Mr Wilson, along with Des O'Malley, the industry minister, David Andrews, the foreign affairs minister, and Padraig Flynn, the justice minister, were told by Mr Paisley that there could be no progress unless the Republic ended its territorial claim over Northern Ireland by removing articles Two and Three from its constitution.
His questioning will continue today and the Stormont leg of the discussions is likely to continue for some weeks.
The SDLP will come under examination next, followed by the Democratic Unionist Party, then the British Government, and finally the Official Unionist Party.

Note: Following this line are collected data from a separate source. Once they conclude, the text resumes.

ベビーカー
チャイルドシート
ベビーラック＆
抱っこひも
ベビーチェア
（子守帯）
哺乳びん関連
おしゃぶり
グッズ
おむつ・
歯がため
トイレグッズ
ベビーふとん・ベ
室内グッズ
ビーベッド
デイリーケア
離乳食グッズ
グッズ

Not since 1967, and a visit by the Republic's then Prime Minister, Jack Lynch, has a member of the Irish government been inside Stormont on official business.
Not long after the Irish delegation flew into Belfast the IRA bombed a golf clubhouse in the south of the city causing extensive interior damage.
The talks process is expected to continue beyond 27 July, the date of the next scheduled Anglo-Irish conference meeting.
Sir Patrick Mayhew, Secretary of State for Northern Ireland, yesterday rejected three of nine recommendations from the independent watchdog which deals with complaints against the Royal Ulster Constabulary.
Responding in a written parliamentary answer to the 1988-91 Triennial Review of the Independent Commission for Police Complaints, Sir Patrick rejected a call for an independent tribunal to hear disciplinary charges.
Figures released by the commission last month showed that in two years it was unable to verify any of 840 claims of ill-treatment of terrorist suspects in custody.